For the first time since the pandemic broke out, Tokyo raised its health alert to the highest of its four levels on Thursday, although popular shopping districts appeared to be busy once again over the weekend.
On Monday, the Japan Medical Association and eight affiliated medical organisations declared a “medical state of emergency” and called on the government to impose more stringent restrictions on travel, as well as shops and restaurants.
Prime Minister Yoshihide Suga has refused to reimpose a national state of emergency on the grounds that it would be damaging to the nation’s businesses.
“We need to see the results of our coronavirus countermeasures so far”, Suga said in a television interview on Monday. “I will spearhead the effort and do everything that must be done”.
Despite those promises, Suga’s public support rate continues to decline, with many Japanese critical of the government’s handling of the crisis.
The governors’ appeal coincides with infection numbers and deaths rising steeply and health authorities warning that the nation’s medical facilities could buckle under the strain.
The Tokyo metropolitan government reported 563 new cases of the virus on Tuesday, up by 171 from the previous day.
Nationwide, there were 2647 new cases and 620 people listed in serious condition.
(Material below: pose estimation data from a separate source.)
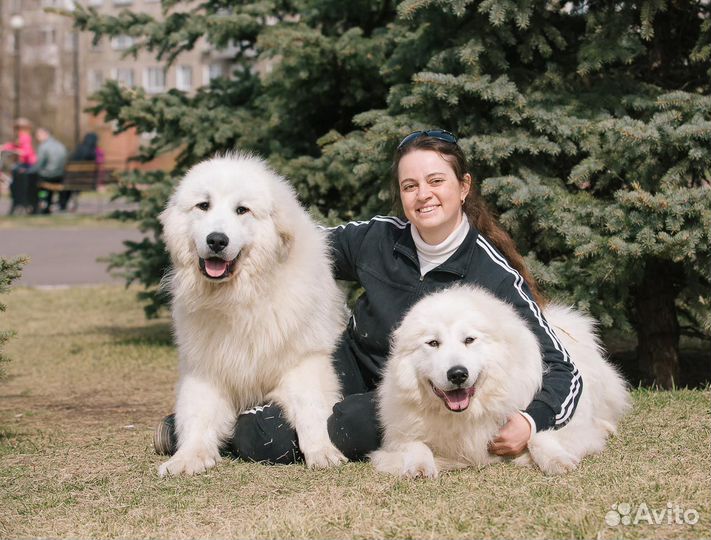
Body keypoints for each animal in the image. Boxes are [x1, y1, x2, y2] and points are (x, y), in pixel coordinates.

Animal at [160, 153, 350, 476]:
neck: (242, 298)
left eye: (242, 210)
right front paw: (189, 457)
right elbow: (197, 413)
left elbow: (312, 406)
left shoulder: (304, 360)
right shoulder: (207, 368)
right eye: (203, 205)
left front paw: (323, 451)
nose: (217, 240)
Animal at [370, 282, 632, 476]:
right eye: (433, 343)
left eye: (469, 340)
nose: (457, 374)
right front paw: (419, 466)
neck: (467, 414)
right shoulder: (397, 435)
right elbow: (415, 444)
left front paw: (557, 460)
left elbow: (537, 434)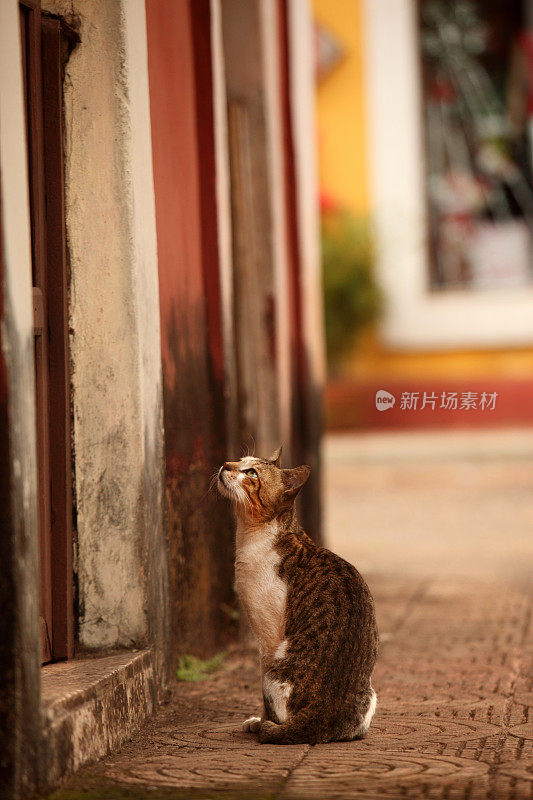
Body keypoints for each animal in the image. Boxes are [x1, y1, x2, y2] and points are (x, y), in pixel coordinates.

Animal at [217, 446, 378, 748]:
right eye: (239, 460)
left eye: (251, 473)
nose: (224, 464)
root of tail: (320, 713)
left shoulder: (267, 636)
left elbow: (264, 705)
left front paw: (259, 721)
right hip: (371, 695)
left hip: (275, 670)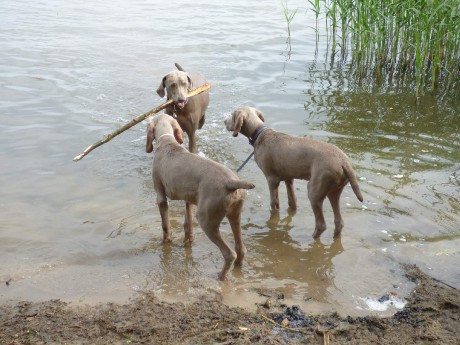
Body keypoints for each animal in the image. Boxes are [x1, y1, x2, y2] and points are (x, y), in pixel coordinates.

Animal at [146, 113, 255, 280]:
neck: (167, 143)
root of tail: (232, 182)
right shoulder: (189, 198)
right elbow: (188, 224)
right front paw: (187, 242)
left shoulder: (160, 196)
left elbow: (165, 226)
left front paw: (165, 242)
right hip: (234, 214)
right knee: (241, 248)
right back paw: (237, 270)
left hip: (206, 219)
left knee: (229, 253)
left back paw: (221, 276)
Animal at [225, 106, 364, 238]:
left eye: (232, 115)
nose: (224, 121)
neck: (260, 133)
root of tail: (344, 161)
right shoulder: (288, 178)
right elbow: (292, 201)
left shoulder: (271, 179)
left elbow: (274, 204)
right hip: (334, 191)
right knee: (339, 222)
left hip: (314, 190)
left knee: (321, 224)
The national death toll from the disease went through the 3000 threshold the same day, with more than 800 deaths so far in December alone, up sharply from 382 in November.
Tokyo and the prefectures of Hokkaido, Saitama, Chiba, Kanagawa, Aichi, Osaka and Hyogo account for more than 80 per cent of all deaths.
The total number of infections across Japan to date surpassed 200,000 on Monday, with a sharp increase in cases among the elderly of particular concern to health authorities.